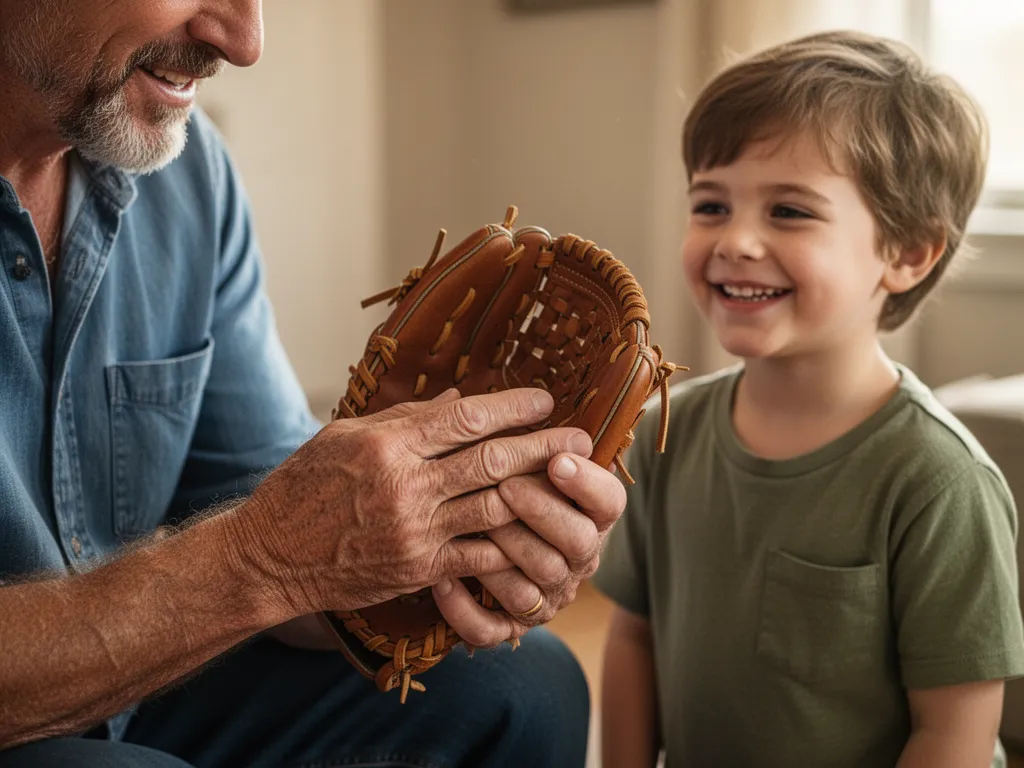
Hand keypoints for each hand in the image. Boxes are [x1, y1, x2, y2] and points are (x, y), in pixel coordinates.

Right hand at [228, 388, 592, 617]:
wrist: (269, 557)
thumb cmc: (303, 487)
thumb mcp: (344, 436)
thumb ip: (405, 417)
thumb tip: (458, 399)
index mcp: (387, 444)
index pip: (465, 418)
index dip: (512, 406)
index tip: (544, 400)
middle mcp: (405, 486)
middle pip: (492, 461)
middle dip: (544, 447)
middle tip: (580, 438)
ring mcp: (415, 531)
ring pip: (495, 507)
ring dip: (539, 493)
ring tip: (570, 480)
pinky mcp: (418, 568)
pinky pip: (479, 554)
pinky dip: (511, 540)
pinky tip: (537, 529)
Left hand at [430, 449, 625, 647]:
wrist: (469, 561)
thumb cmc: (493, 495)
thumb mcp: (500, 463)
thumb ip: (494, 438)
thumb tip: (458, 400)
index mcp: (585, 514)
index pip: (610, 501)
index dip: (589, 482)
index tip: (559, 459)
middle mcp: (574, 558)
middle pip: (578, 541)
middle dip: (543, 511)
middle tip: (507, 487)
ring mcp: (544, 596)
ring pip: (538, 584)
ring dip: (506, 553)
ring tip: (474, 529)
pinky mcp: (510, 627)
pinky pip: (494, 629)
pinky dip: (466, 609)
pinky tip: (441, 582)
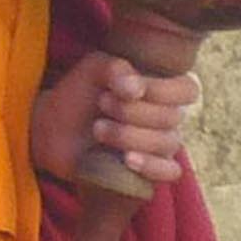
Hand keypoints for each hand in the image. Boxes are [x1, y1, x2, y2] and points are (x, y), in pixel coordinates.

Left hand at [38, 46, 196, 187]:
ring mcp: (160, 145)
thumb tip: (134, 90)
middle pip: (172, 117)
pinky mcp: (149, 170)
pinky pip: (170, 172)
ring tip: (97, 129)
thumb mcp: (92, 70)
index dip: (161, 90)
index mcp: (162, 89)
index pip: (187, 90)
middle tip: (101, 104)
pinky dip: (151, 165)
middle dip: (131, 111)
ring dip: (129, 135)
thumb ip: (115, 69)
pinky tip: (127, 159)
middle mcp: (166, 117)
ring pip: (168, 143)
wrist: (52, 128)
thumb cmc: (77, 94)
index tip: (123, 89)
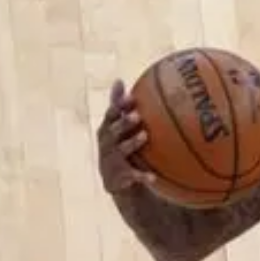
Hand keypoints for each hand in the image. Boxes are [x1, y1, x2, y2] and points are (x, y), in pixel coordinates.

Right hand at [97, 79, 159, 193]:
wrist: (117, 181)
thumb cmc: (119, 146)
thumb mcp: (117, 126)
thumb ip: (118, 105)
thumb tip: (118, 79)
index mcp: (107, 130)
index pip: (111, 115)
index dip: (119, 106)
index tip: (132, 97)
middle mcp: (106, 144)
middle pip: (113, 132)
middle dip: (124, 123)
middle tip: (138, 116)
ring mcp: (111, 161)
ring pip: (121, 151)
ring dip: (132, 143)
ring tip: (144, 136)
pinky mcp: (119, 177)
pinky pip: (131, 176)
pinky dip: (142, 176)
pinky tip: (153, 177)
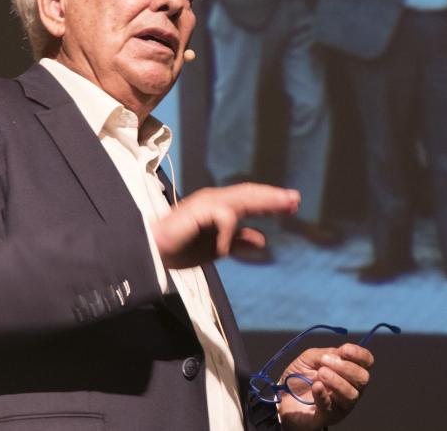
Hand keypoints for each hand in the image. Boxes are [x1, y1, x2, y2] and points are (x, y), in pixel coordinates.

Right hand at [150, 183, 298, 268]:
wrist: (151, 253)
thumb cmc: (179, 248)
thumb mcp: (217, 248)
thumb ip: (238, 242)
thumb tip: (262, 239)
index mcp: (220, 207)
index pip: (250, 200)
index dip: (272, 202)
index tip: (293, 206)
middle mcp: (214, 200)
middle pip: (250, 193)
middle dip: (274, 197)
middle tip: (295, 199)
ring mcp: (205, 203)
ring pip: (241, 198)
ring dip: (265, 201)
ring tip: (285, 207)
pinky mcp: (196, 211)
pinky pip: (223, 217)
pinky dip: (229, 231)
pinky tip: (227, 248)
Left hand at [276, 344, 373, 430]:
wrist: (282, 397)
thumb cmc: (300, 377)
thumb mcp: (309, 358)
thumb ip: (325, 354)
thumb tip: (339, 354)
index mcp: (349, 370)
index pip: (366, 361)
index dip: (359, 354)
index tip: (344, 350)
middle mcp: (351, 388)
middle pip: (363, 378)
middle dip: (346, 367)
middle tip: (325, 363)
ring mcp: (342, 404)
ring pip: (352, 394)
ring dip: (336, 381)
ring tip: (320, 374)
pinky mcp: (328, 416)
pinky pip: (331, 407)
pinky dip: (324, 395)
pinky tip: (316, 387)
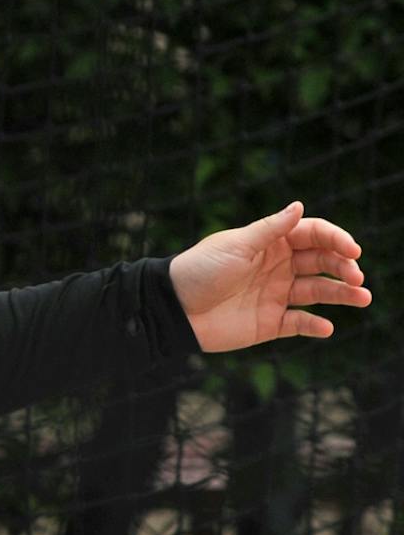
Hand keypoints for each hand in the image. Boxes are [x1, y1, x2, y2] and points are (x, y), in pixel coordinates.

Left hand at [170, 201, 371, 352]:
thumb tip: (300, 206)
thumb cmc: (200, 271)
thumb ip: (270, 230)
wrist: (172, 309)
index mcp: (271, 243)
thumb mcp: (235, 246)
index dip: (336, 240)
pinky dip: (315, 325)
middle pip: (322, 262)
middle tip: (356, 277)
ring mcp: (276, 295)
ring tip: (362, 298)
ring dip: (341, 294)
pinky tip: (327, 327)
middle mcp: (279, 267)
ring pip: (318, 292)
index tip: (352, 250)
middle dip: (343, 267)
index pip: (314, 235)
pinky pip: (300, 323)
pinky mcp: (270, 322)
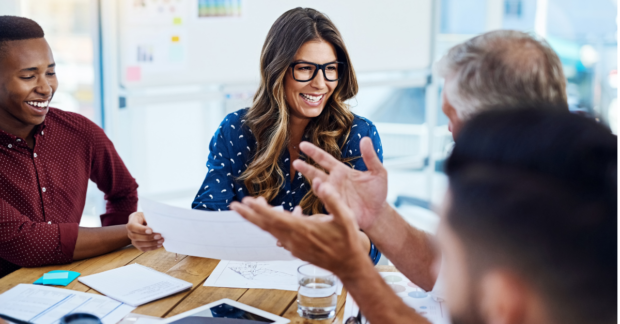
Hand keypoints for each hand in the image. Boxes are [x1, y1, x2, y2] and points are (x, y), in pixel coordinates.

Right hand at [126, 212, 163, 251]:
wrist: (141, 223)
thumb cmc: (145, 218)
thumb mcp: (146, 215)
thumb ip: (150, 219)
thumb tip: (158, 225)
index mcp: (131, 223)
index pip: (133, 227)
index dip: (141, 229)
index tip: (151, 230)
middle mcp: (130, 232)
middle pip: (136, 237)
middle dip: (148, 237)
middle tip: (159, 236)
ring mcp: (133, 240)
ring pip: (140, 244)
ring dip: (152, 243)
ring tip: (161, 240)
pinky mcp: (138, 245)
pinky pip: (143, 249)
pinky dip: (152, 247)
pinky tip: (159, 245)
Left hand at [231, 179, 369, 275]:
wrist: (349, 265)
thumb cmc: (347, 240)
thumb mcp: (345, 217)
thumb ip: (332, 199)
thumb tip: (320, 182)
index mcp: (302, 229)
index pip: (274, 218)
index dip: (258, 209)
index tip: (245, 201)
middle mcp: (293, 239)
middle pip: (265, 225)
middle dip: (248, 215)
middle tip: (234, 205)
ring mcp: (293, 246)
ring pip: (270, 231)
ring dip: (259, 219)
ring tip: (251, 207)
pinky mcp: (295, 250)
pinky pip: (279, 236)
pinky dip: (273, 225)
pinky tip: (280, 216)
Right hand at [293, 137, 388, 229]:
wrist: (378, 213)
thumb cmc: (377, 192)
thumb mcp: (378, 172)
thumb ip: (371, 157)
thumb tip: (365, 139)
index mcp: (341, 171)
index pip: (324, 159)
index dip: (313, 152)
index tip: (302, 144)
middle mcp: (334, 183)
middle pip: (316, 173)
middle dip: (305, 168)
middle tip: (296, 162)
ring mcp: (333, 196)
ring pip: (320, 189)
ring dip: (317, 186)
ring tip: (318, 182)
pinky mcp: (336, 208)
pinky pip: (328, 203)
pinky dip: (326, 200)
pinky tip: (328, 197)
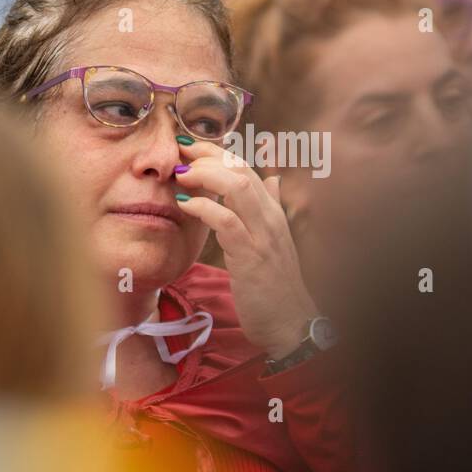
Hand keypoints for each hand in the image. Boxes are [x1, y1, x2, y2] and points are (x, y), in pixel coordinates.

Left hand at [172, 139, 317, 358]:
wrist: (291, 324)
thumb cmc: (277, 286)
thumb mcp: (276, 241)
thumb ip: (272, 208)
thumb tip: (274, 179)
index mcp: (274, 213)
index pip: (247, 168)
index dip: (218, 152)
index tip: (191, 147)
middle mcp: (271, 218)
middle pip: (241, 169)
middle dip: (209, 154)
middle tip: (180, 150)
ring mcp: (263, 235)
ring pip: (238, 187)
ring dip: (206, 175)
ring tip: (181, 175)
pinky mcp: (251, 256)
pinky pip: (228, 221)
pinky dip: (205, 208)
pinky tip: (186, 205)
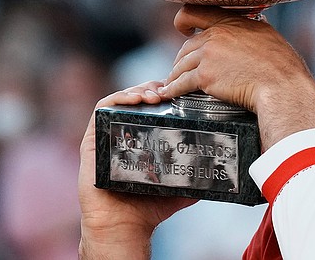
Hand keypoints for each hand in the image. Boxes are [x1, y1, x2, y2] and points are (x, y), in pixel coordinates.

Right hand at [78, 81, 195, 258]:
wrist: (125, 226)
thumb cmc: (149, 207)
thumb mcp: (181, 184)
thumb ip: (198, 173)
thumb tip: (223, 166)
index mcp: (143, 138)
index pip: (154, 105)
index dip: (166, 93)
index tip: (181, 91)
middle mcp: (124, 132)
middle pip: (138, 97)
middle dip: (155, 88)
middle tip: (170, 90)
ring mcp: (107, 134)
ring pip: (121, 99)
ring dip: (139, 90)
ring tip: (155, 94)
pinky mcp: (92, 140)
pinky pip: (101, 110)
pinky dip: (118, 98)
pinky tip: (135, 99)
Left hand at [160, 5, 314, 150]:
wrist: (282, 85)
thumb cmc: (282, 65)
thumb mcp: (268, 34)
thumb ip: (253, 28)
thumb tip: (254, 24)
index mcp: (231, 22)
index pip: (195, 11)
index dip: (184, 20)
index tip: (183, 29)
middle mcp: (216, 35)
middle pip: (186, 45)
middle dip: (182, 59)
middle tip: (182, 69)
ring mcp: (208, 55)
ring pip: (181, 64)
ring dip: (175, 75)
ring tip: (173, 84)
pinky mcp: (205, 76)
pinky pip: (181, 83)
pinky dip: (173, 89)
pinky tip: (169, 94)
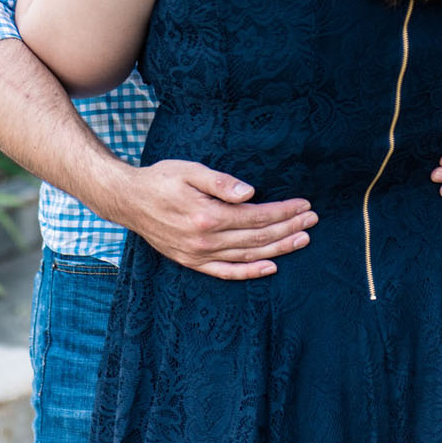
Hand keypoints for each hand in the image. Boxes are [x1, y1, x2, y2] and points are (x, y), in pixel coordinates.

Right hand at [125, 160, 317, 278]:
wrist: (129, 200)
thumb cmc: (161, 179)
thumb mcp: (189, 170)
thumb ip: (220, 182)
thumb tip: (251, 192)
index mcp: (207, 215)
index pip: (256, 216)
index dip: (283, 212)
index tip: (304, 205)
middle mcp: (205, 240)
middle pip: (257, 237)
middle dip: (288, 229)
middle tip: (312, 221)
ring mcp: (198, 255)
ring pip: (247, 255)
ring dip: (278, 249)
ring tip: (302, 240)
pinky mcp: (191, 262)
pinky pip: (226, 272)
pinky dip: (250, 272)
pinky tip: (270, 267)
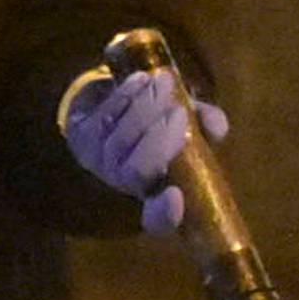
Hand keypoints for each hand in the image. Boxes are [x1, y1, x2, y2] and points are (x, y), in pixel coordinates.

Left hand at [63, 67, 228, 234]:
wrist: (107, 108)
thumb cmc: (155, 126)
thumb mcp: (186, 127)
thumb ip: (203, 127)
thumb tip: (217, 126)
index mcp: (154, 194)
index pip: (158, 220)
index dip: (166, 214)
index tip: (176, 197)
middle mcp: (124, 185)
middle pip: (137, 171)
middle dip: (159, 140)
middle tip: (179, 113)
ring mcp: (99, 162)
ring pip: (120, 140)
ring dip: (144, 109)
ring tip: (164, 83)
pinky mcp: (81, 136)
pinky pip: (104, 117)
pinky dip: (125, 96)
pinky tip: (141, 80)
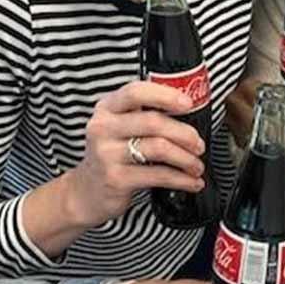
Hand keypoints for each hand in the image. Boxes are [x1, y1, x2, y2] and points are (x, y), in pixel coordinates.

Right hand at [65, 81, 205, 226]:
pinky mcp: (116, 179)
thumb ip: (142, 114)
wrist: (86, 191)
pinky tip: (191, 181)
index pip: (135, 92)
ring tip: (196, 165)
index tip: (188, 103)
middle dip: (184, 133)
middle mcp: (103, 127)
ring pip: (159, 148)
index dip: (165, 95)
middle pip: (153, 122)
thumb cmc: (111, 154)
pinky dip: (181, 179)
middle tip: (198, 144)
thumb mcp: (118, 127)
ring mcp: (107, 153)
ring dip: (186, 158)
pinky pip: (158, 175)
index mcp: (107, 108)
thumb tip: (186, 108)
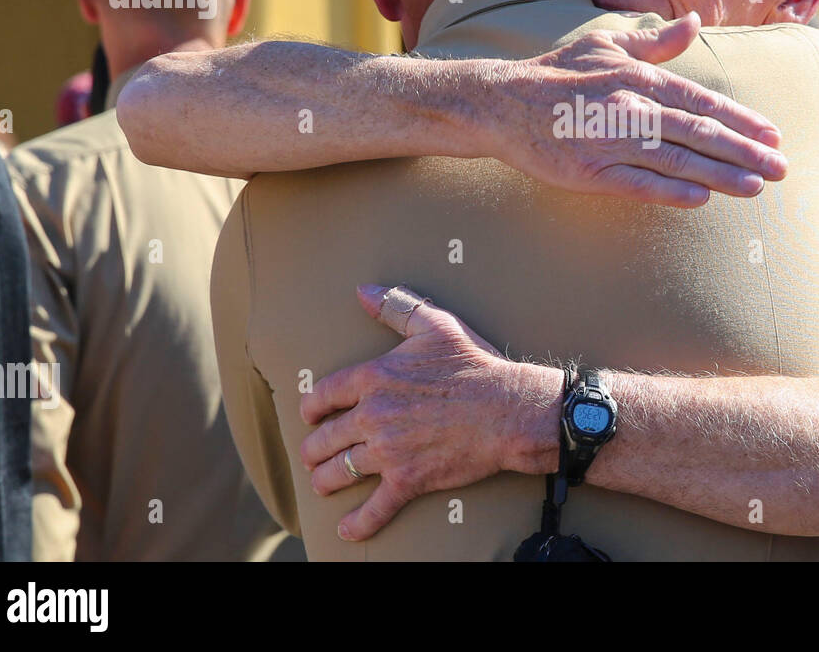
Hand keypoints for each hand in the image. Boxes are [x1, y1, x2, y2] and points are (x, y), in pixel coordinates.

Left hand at [298, 284, 560, 542]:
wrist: (508, 410)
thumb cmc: (475, 365)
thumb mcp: (436, 325)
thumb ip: (397, 307)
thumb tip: (363, 291)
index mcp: (374, 377)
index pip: (324, 395)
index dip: (311, 408)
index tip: (310, 415)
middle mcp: (372, 415)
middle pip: (323, 438)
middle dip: (313, 449)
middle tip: (314, 454)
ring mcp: (388, 451)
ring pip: (339, 472)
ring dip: (325, 480)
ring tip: (324, 482)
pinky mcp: (408, 480)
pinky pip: (373, 508)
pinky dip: (357, 523)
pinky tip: (346, 527)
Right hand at [482, 12, 786, 207]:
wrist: (501, 102)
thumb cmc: (557, 73)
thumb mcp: (606, 44)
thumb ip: (655, 42)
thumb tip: (695, 23)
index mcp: (638, 77)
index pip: (702, 102)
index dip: (741, 120)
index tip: (773, 135)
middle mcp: (629, 107)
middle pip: (699, 132)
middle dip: (746, 152)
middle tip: (781, 169)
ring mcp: (609, 141)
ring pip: (677, 160)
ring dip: (721, 175)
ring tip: (756, 187)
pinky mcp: (588, 172)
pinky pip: (638, 184)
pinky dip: (671, 191)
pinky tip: (701, 200)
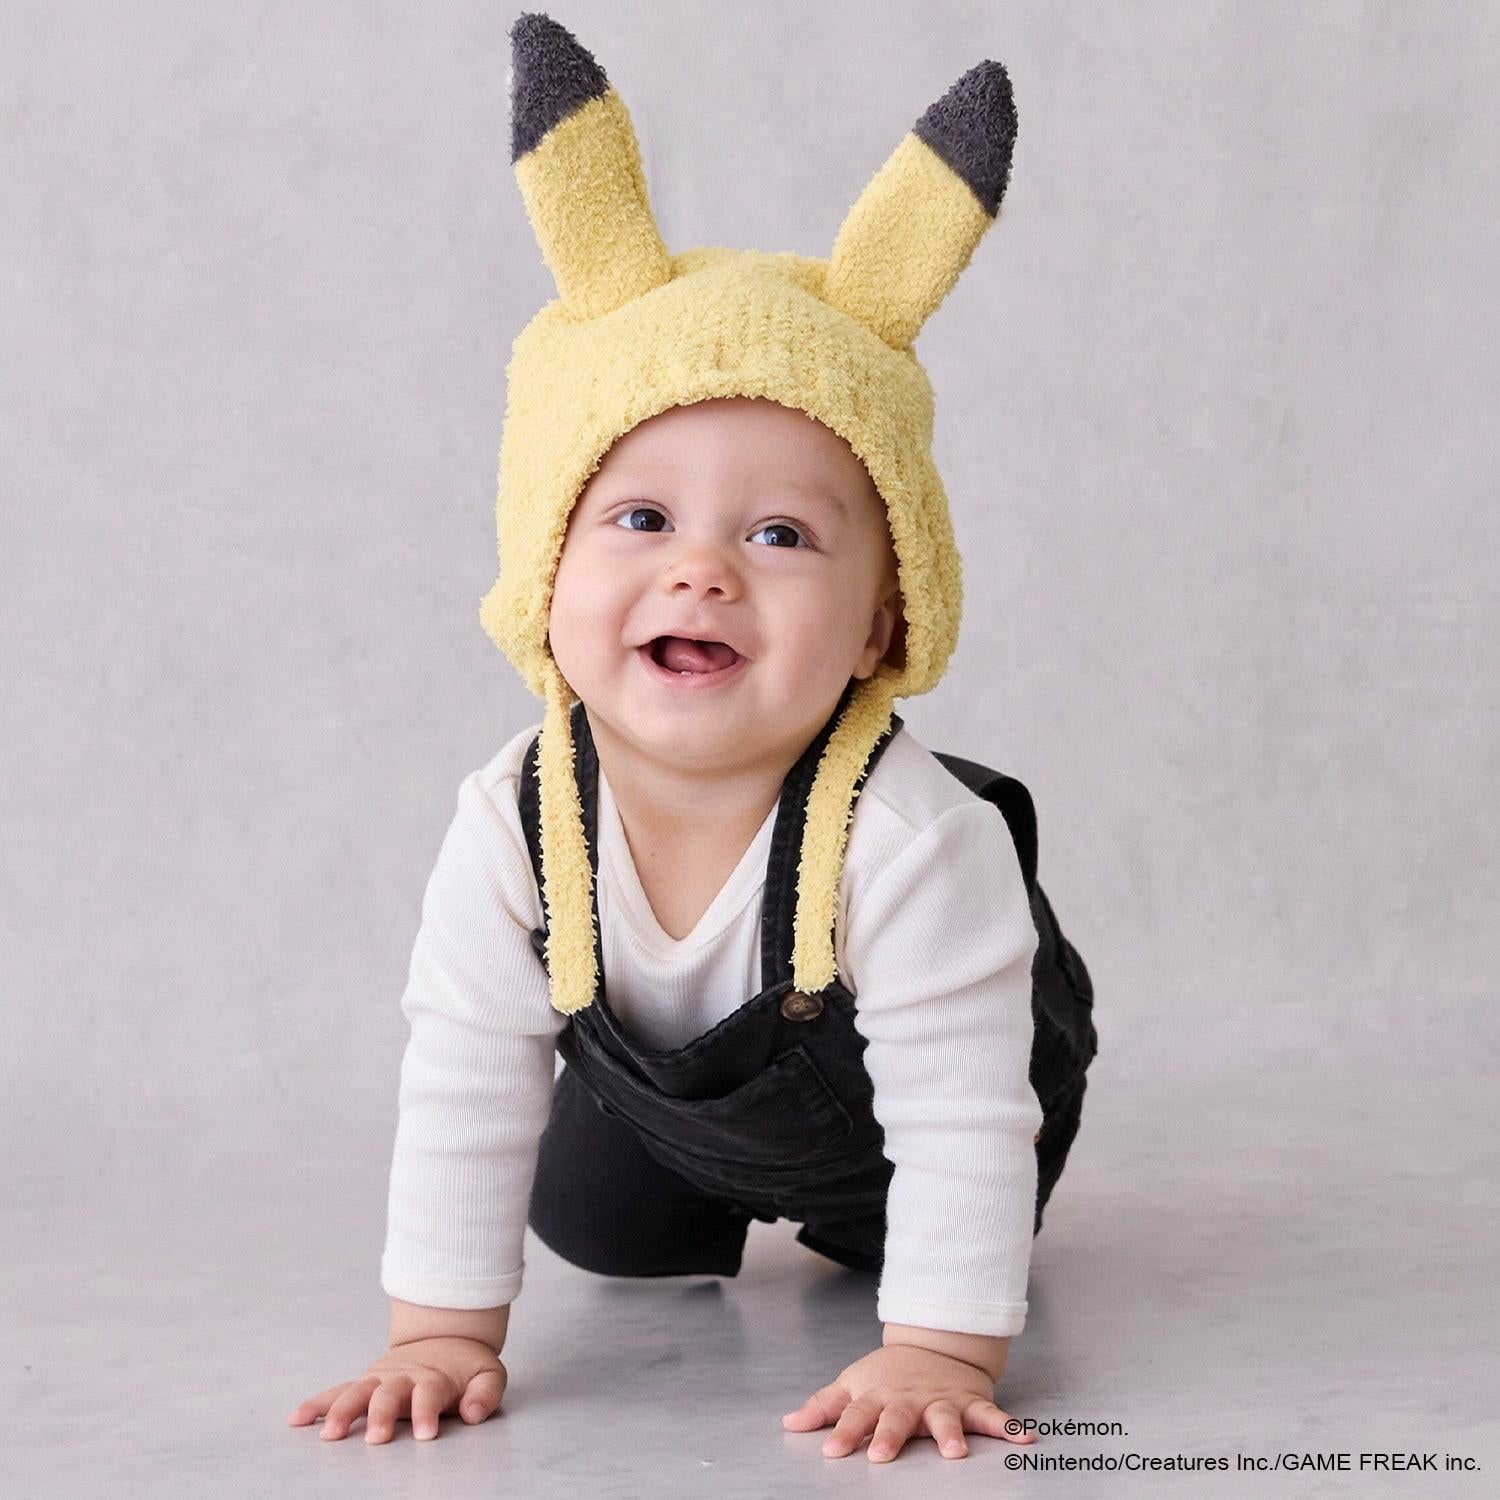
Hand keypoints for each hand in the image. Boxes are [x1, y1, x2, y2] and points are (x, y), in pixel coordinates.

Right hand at [287, 1336, 506, 1444]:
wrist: (444, 1337)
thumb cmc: (466, 1366)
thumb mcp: (488, 1373)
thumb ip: (485, 1393)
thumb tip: (473, 1413)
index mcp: (433, 1378)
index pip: (430, 1395)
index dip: (427, 1413)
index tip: (426, 1435)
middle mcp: (402, 1377)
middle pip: (388, 1394)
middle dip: (381, 1415)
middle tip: (376, 1438)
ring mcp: (380, 1379)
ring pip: (357, 1392)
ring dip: (342, 1411)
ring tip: (328, 1435)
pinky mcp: (365, 1382)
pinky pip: (337, 1391)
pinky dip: (317, 1403)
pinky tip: (297, 1418)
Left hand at [781, 1343, 1036, 1462]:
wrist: (934, 1346)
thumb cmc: (887, 1375)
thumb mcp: (853, 1384)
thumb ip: (824, 1406)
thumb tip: (789, 1424)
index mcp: (878, 1397)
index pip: (856, 1416)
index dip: (843, 1433)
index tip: (832, 1451)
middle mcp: (909, 1400)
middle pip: (897, 1418)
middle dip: (891, 1436)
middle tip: (882, 1455)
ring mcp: (941, 1400)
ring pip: (945, 1417)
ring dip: (950, 1433)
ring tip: (954, 1452)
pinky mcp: (970, 1402)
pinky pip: (991, 1415)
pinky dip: (1008, 1427)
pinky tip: (1025, 1439)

**WHAT IS NEEDED**: When you reach the line containing "thumb mcp: (488, 1373)" in the data above, start copying exactly, and stop after the line containing "ring tip: (328, 1435)".

**EXERCISE RESPONSE**:
thumb mcp: (488, 1373)
thumb ip: (485, 1393)
thumb tip: (473, 1413)
index mcp: (433, 1378)
index pip: (430, 1395)
index dip: (427, 1413)
index tip: (426, 1435)
middle mcp: (402, 1377)
middle pip: (388, 1394)
middle dip: (381, 1415)
middle tip: (376, 1438)
ring mcp: (380, 1379)
ring pip: (357, 1392)
ring dip: (342, 1411)
ring tip: (328, 1435)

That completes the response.